What is required | Where in the data below does the word "完整支持多语言" appear? Copy each line that holds it.

Stored items from a collection |
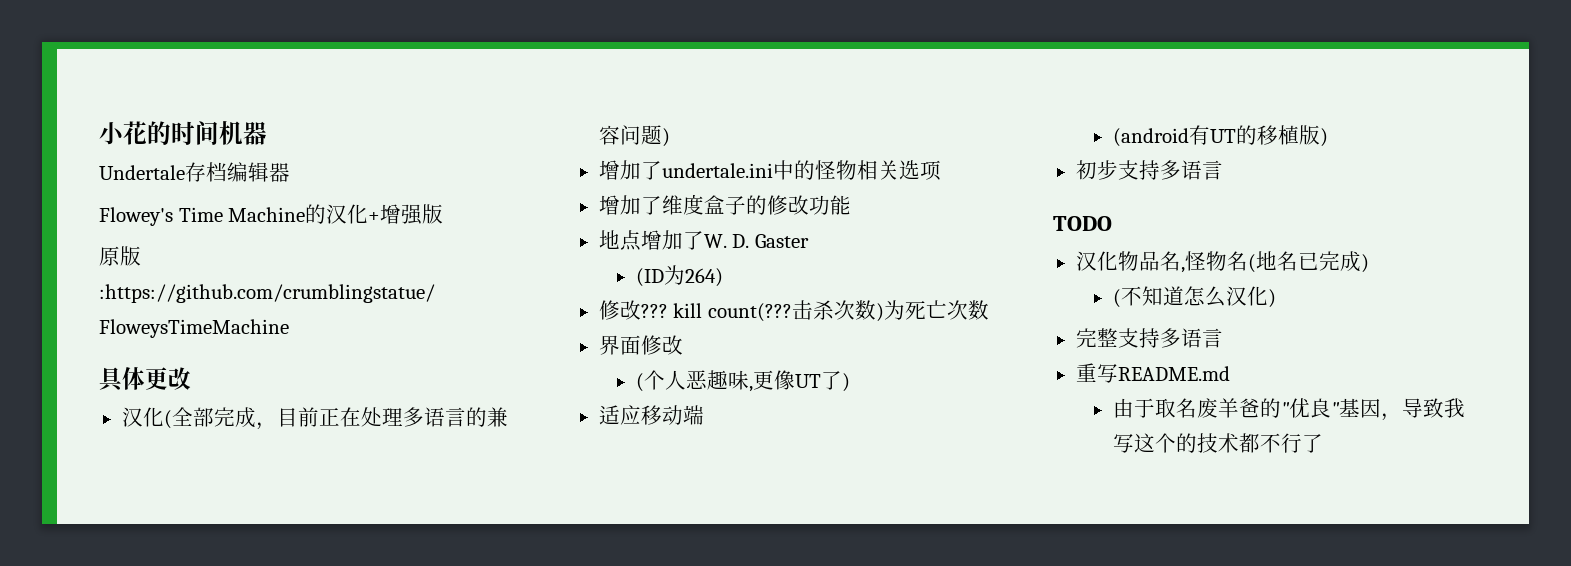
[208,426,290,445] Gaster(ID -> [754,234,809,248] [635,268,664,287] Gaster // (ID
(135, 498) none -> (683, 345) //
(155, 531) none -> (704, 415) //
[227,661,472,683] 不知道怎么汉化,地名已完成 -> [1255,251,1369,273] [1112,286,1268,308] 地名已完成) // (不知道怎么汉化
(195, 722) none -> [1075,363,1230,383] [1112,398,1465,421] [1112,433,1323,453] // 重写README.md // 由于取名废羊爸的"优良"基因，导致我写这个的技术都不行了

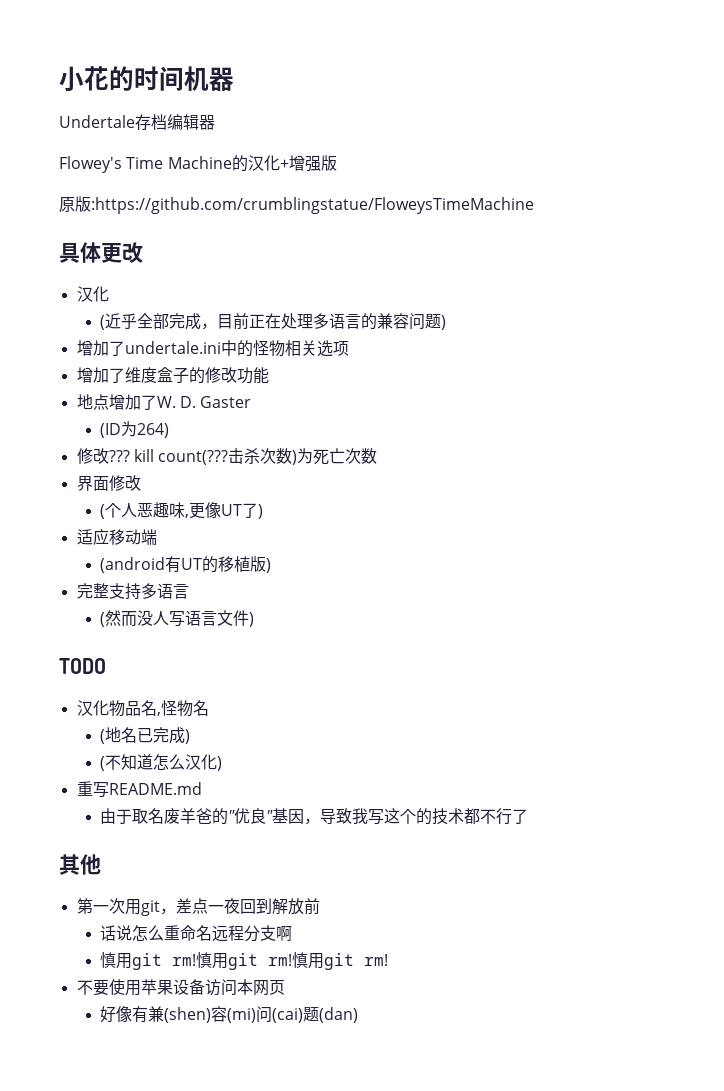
[163,410,172,429] ( -> [100,313,138,330] // (近乎
[1075,160,1223,180] 初步支持多语言 -> [76,583,189,600] [100,610,255,627] 完整支持多语言 // (然而没人写语言文件)
(1248, 261) none -> (209, 708) //
[1075,328,1223,348] // 完整支持多语言 -> (223, 763) none
(1323, 443) none -> [59,854,101,875] [76,898,320,916] [100,925,293,942] [100,952,389,970] [76,979,285,996] [100,1006,359,1023] // 其他 // 第一次用git，差点一夜回到解放前 // 话说怎么重命名远程分支啊 // 慎用git rm!慎用git rm!慎用git rm! // 不要使用苹果设备访问本网页 // 好像有兼(shen)容(mi)问(cai)题(dan)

Output below |
[1075,160,1223,180] 初步支持多语言 -> [76,583,189,600] [100,610,255,627] 完整支持多语言 // (然而没人写语言文件)
[1075,328,1223,348] // 完整支持多语言 -> (223, 763) none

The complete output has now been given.